Grant Green - We've Only Just Begun
I'm a little late because I couldn't sleep, but I'll smash this up here just under the midnight deadline in honor of a milestone birthday I just can't miss.
Today's b'day guy ought need no introductions at all, as he is one of the most shit-hot guitar players of this or any other lifetime.
Probably the guitarist most associated with Jazz Funk or Soul Jazz or whatever it's called this week, he brought the octave and eighth note styles of Wes Montgomery into the Soul Train line.
His late Sixties and Seventies LPs are biblical in their Funk Proportions. Many feature the legendary New Orleans native Idris Muhammad, laying down beats and grooves so filthy they are likely punishable by death in Wahabbi Islam.
Grant Green -- acknowledged alpha and omega of modern Soul Jazz guitar -- didn't live very long, and the record business had no hesitation in making sure his talents were always stalked by his addictions.
One label even started paying him in heroin, thinking they were cutting out the middleman.
He passed away all too young at just 43 of a heart attack after a gig, during a tour his doctors advised would kill him if he did it.
The most sampled guitarist in Hip-Hop history, his subtle influence will permeate the firmament as long as it's Funky.
Which will be forever, as long as there are humans to Bop Gun funkatize the galaxy anyways.
There aren't any ROIOs of Grant Green because, let's face it, he was mightily fucked up a lot of the time and was not, as a Jazz cat, being followed by The King Biscuit Flower Hour mobile truck everywhere he laid his case.

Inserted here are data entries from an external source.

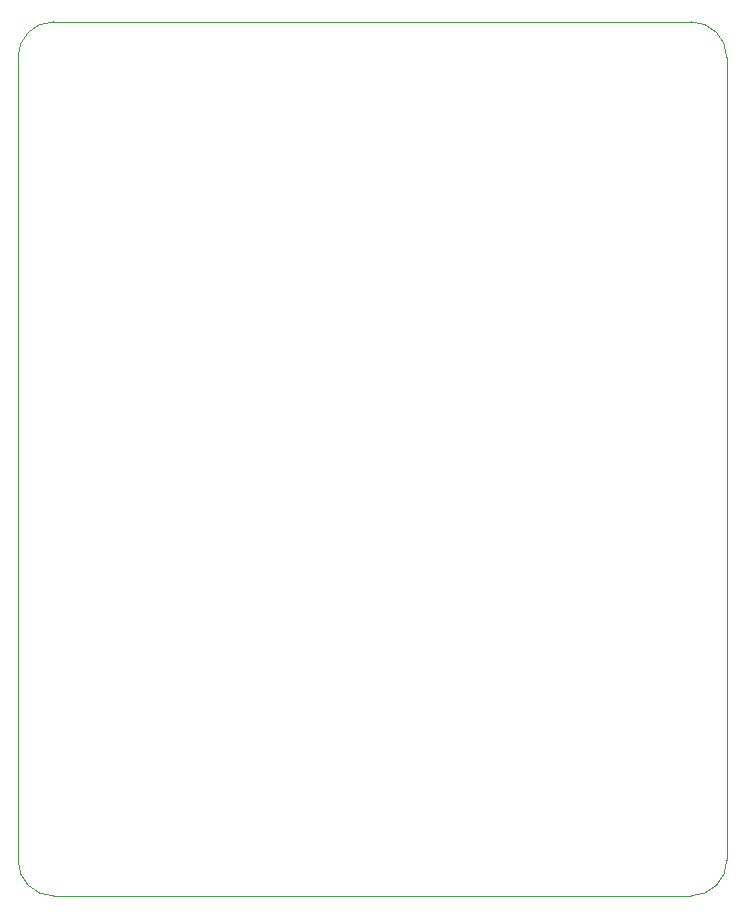
<source format=gbr>
%TF.GenerationSoftware,KiCad,Pcbnew,(6.0.7)*%
%TF.CreationDate,2022-08-26T02:08:05+02:00*%
%TF.ProjectId,airpcb_smd,61697270-6362-45f7-936d-642e6b696361,rev?*%
%TF.SameCoordinates,Original*%
%TF.FileFunction,Paste,Bot*%
%TF.FilePolarity,Positive*%
%FSLAX46Y46*%
G04 Gerber Fmt 4.6, Leading zero omitted, Abs format (unit mm)*
G04 Created by KiCad (PCBNEW (6.0.7)) date 2022-08-26 02:08:05*
%MOMM*%
%LPD*%
G01*
G04 APERTURE LIST*
%TA.AperFunction,Profile*%
%ADD10C,0.050000*%
%TD*%
G04 APERTURE END LIST*
D10*
X103000000Y-50000000D02*
G75*
G03*
X100000000Y-53000000I0J-3000000D01*
G01*
X103000000Y-50000000D02*
X157000000Y-50000000D01*
X100000000Y-121000000D02*
G75*
G03*
X103000000Y-124000000I3000000J0D01*
G01*
X160000000Y-53000000D02*
G75*
G03*
X157000000Y-50000000I-3000000J0D01*
G01*
X160000000Y-53000000D02*
X160000000Y-121000000D01*
X103000000Y-124000000D02*
X157000000Y-124000000D01*
X100000000Y-53000000D02*
X100000000Y-121000000D01*
X157000000Y-124000000D02*
G75*
G03*
X160000000Y-121000000I0J3000000D01*
G01*
M02*

</source>
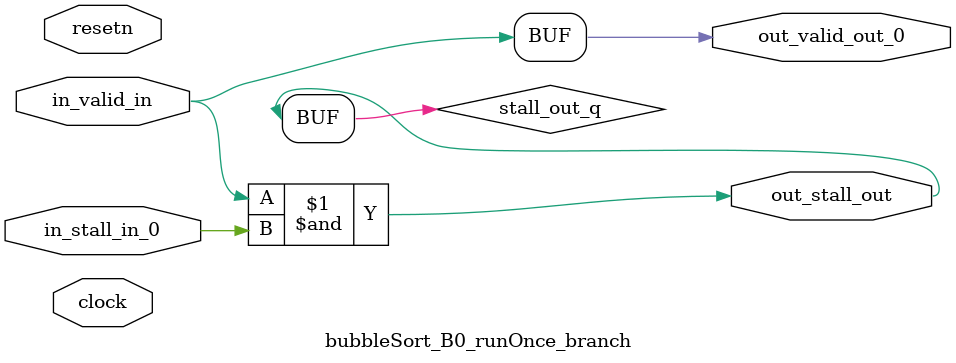
<source format=sv>



(* altera_attribute = "-name AUTO_SHIFT_REGISTER_RECOGNITION OFF; -name MESSAGE_DISABLE 10036; -name MESSAGE_DISABLE 10037; -name MESSAGE_DISABLE 14130; -name MESSAGE_DISABLE 14320; -name MESSAGE_DISABLE 15400; -name MESSAGE_DISABLE 14130; -name MESSAGE_DISABLE 10036; -name MESSAGE_DISABLE 12020; -name MESSAGE_DISABLE 12030; -name MESSAGE_DISABLE 12010; -name MESSAGE_DISABLE 12110; -name MESSAGE_DISABLE 14320; -name MESSAGE_DISABLE 13410; -name MESSAGE_DISABLE 113007; -name MESSAGE_DISABLE 10958" *)
module bubbleSort_B0_runOnce_branch (
    input wire [0:0] in_stall_in_0,
    input wire [0:0] in_valid_in,
    output wire [0:0] out_stall_out,
    output wire [0:0] out_valid_out_0,
    input wire clock,
    input wire resetn
    );

    wire [0:0] stall_out_q;


    // stall_out(LOGICAL,6)
    assign stall_out_q = in_valid_in & in_stall_in_0;

    // out_stall_out(GPOUT,4)
    assign out_stall_out = stall_out_q;

    // out_valid_out_0(GPOUT,5)
    assign out_valid_out_0 = in_valid_in;

endmodule

</source>
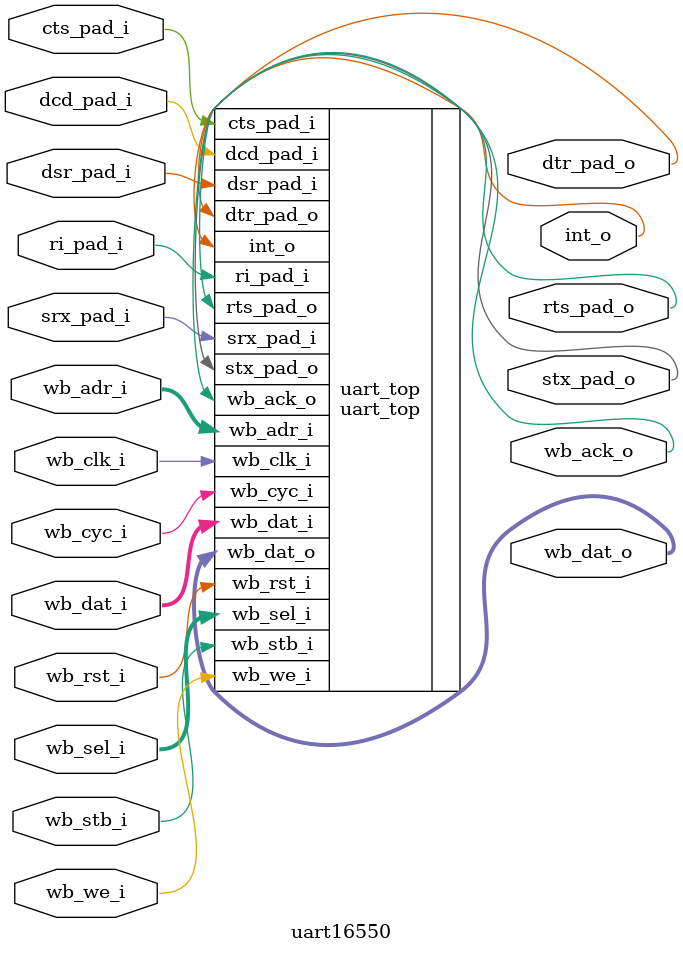
<source format=v>

module uart16550
  (// WISHBONE interface
   input 	wb_clk_i,
   input 	wb_rst_i,
   input [2:0] 	wb_adr_i,
   input [7:0] 	wb_dat_i,
   output [7:0] wb_dat_o,
   input 	wb_we_i,
   input 	wb_stb_i,
   input 	wb_cyc_i,
   input [3:0] 	wb_sel_i,
   output 	wb_ack_o,
   output 	int_o,

   // UART	signals
   input 	srx_pad_i,
   output 	stx_pad_o,
   output 	rts_pad_o,
   input 	cts_pad_i,
   output 	dtr_pad_o,
   input 	dsr_pad_i,
   input 	ri_pad_i,
   input 	dcd_pad_i);

   uart_top uart_top
     (.wb_clk_i (wb_clk_i),
      .wb_rst_i (wb_rst_i),
      .wb_adr_i (wb_adr_i),
      .wb_dat_i (wb_dat_i),
      .wb_dat_o (wb_dat_o),
      .wb_we_i  (wb_we_i),
      .wb_stb_i (wb_stb_i),
      .wb_cyc_i (wb_cyc_i),
      .wb_sel_i (wb_sel_i),
      .wb_ack_o (wb_ack_o),
      .int_o    (int_o),

      // UART	signals
      .srx_pad_i (srx_pad_i),
      .stx_pad_o (stx_pad_o),
      .rts_pad_o (rts_pad_o),
      .cts_pad_i (cts_pad_i),
      .dtr_pad_o (dtr_pad_o),
      .dsr_pad_i (dsr_pad_i),
      .ri_pad_i  (ri_pad_i),
      .dcd_pad_i (dcd_pad_i));

endmodule



</source>
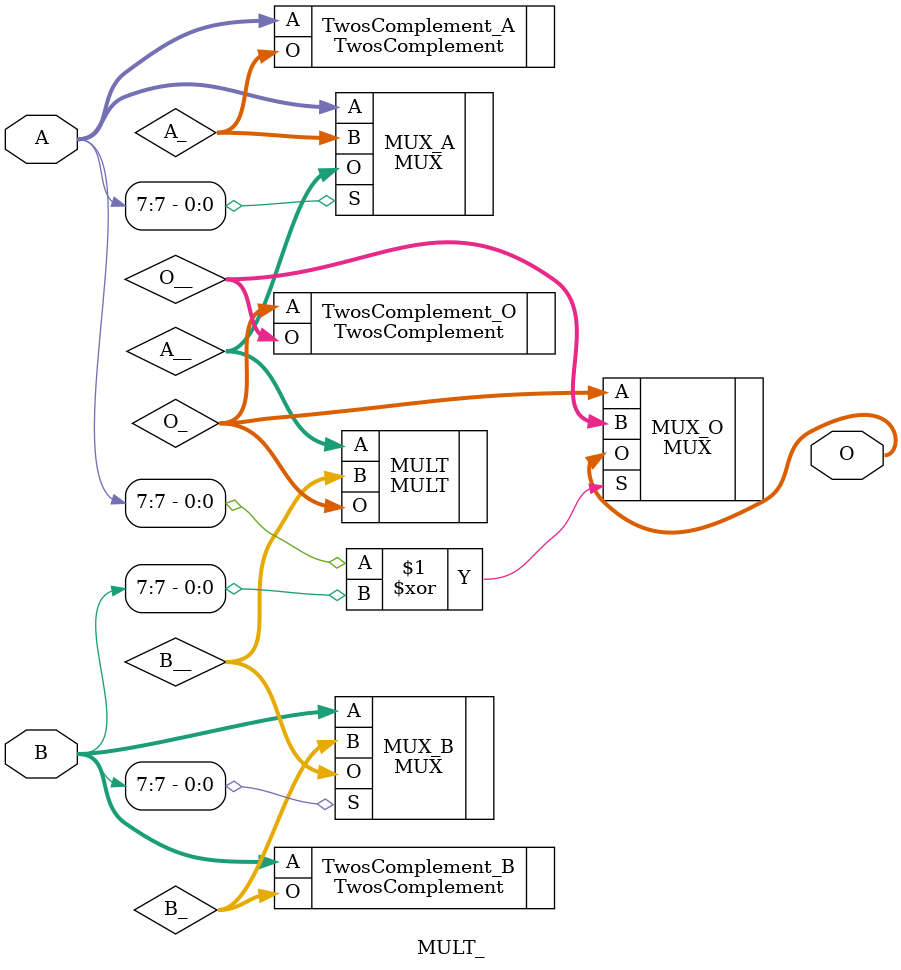
<source format=v>
`timescale 1ns / 1ps


module MULT_ #( parameter N = 8, M = 8 )( 
	input  [N-1:0] A,
	input  [M-1:0] B,
	output [N+M-1:0] O
);

	wire  [N-1:0] A_, A__;
	wire  [M-1:0] B_, B__;
	wire	[N+M-1:0] O_, O__;
	
	TwosComplement #(.N(N)) TwosComplement_A( 
		.A(A),
		.O(A_)
    );
	 
	 MUX #(.N(N)) MUX_A(
		.A(A),
		.B(A_),
		.S(A[N-1]),
		.O(A__)
	);
	
	TwosComplement #(.N(M)) TwosComplement_B( 
		.A(B),
		.O(B_)
    );
	 
	 MUX #(.N(M)) MUX_B(
		.A(B),
		.B(B_),
		.S(B[M-1]),
		.O(B__)
	);
	
	MULT #(.N(N), .M(M)) MULT ( 
		.A(A__),
		.B(B__),
		.O(O_)
	);
	
	TwosComplement #(.N(N+M)) TwosComplement_O( 
		.A(O_),
		.O(O__)
    );
	 
	 MUX #(.N(N+M)) MUX_O(
		.A(O_),
		.B(O__),
		.S(A[N-1]^B[M-1]),
		.O(O)
	);

endmodule

</source>
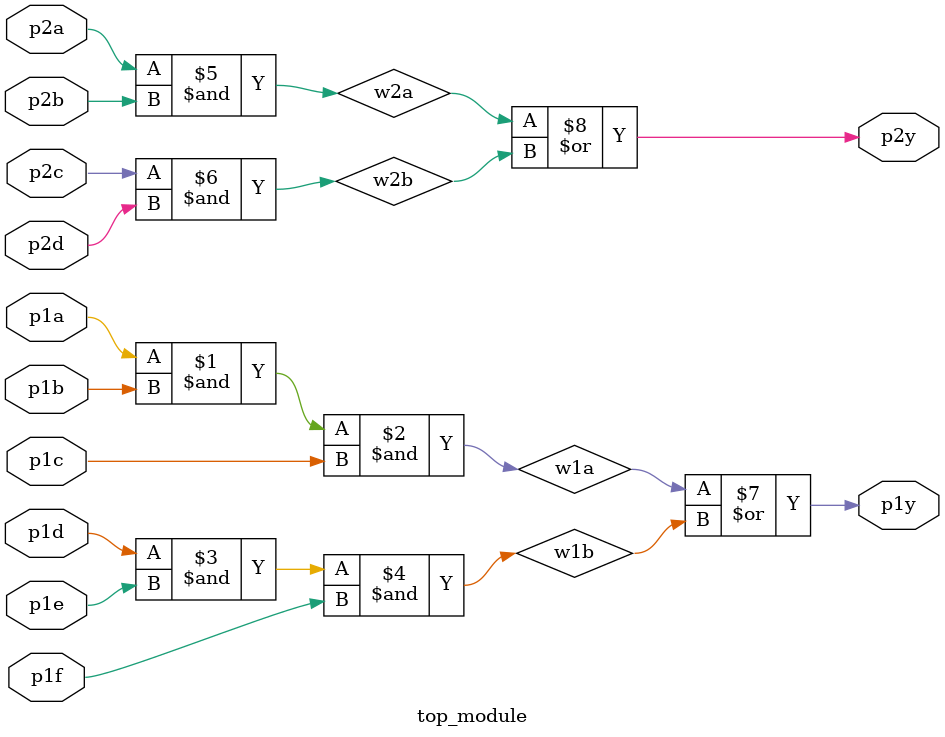
<source format=v>
module top_module ( 
    input p1a, p1b, p1c, p1d, p1e, p1f,
    output p1y,
    input p2a, p2b, p2c, p2d,
    output p2y );
    wire w1a, w1b, w2a, w2b;
    assign w1a = p1a & p1b & p1c;
    assign w1b = p1d & p1e & p1f;
    assign w2a = p2a & p2b;
    assign w2b = p2c & p2d;
    assign p1y = w1a | w1b;
    assign p2y = w2a | w2b;

endmodule
</source>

However, I do have this wild mixtape of him in my phone for decades, or at least as long as there have been these phone devices that have big storage for music, so I pulled it out and modified it to top out at a full 3CD, 4-hour funkfest for the benefit of the ears and hips of anyone unfortunate enough to never have heard this most electrifying axe wielder.
Grant Green
Walk In the Night
Grant Green's Greatest Grooves
1967-1979
01 Farid
02 Nighttime In the Switching Yard
03 We've Only Just Begun
04 Sookie Sookie
05 California Green
06 Mozart Symphony #40 In G Minor, K550, 1st Movement
07 The Main Attraction (edit)
08 The Final Comedown
09 Love On a Two Way Street
10 Patches
11 Traveling to Get to Doc
12 Vulcan Princess
13 I Don't Want Nobody to Give Me Nothing (Open Up The Door, I'll Get It Myself)/Cold Sweat
14 Jan Jan
15 Iron City
16 Down Here On the Ground
17 High-Heel Sneakers (edit)
18 Ease Back
19 In the Middle
20 It's Your Thing
21 Future Feature
22 Let the Music Take Your Mind
23 Upshot
24 Hey Western Union Man
25 Walk In the Night
26 Never Can Say Goodbye
27 Battle Scene
28 Cease the Bombing
29 The Windjammer
30 One More Chance
31 Fancy Free (single edit remix)
32 Ain't It Funky Now
33 Flood In Franklin Park
Total time: 2:39:11
disc breaks go after Tracks 12 & 23
compendium of the guitar god's golden grooviest
selected, edited, sequenced, remuxed & remastered by EN, June 2025
1.37 GB FLAC/direct link
As per usual, I constructed a few unique edits and even used the AI stemsplit thingy to create a previously-nonexistent remix of one of GG's signature cover tunes, which features a frenetically melodious guitar solo that's had lesser players tossing their instruments off rooftops in pure frustration ever since he played it.
But then, the very toppermost musical practitioners are the rare birds that can do just that: to wring profound and direct emotional results out of technical mastery, as Grant Green -- born this day in 1935 and gone way too soon from the physical world -- was born to do.--J.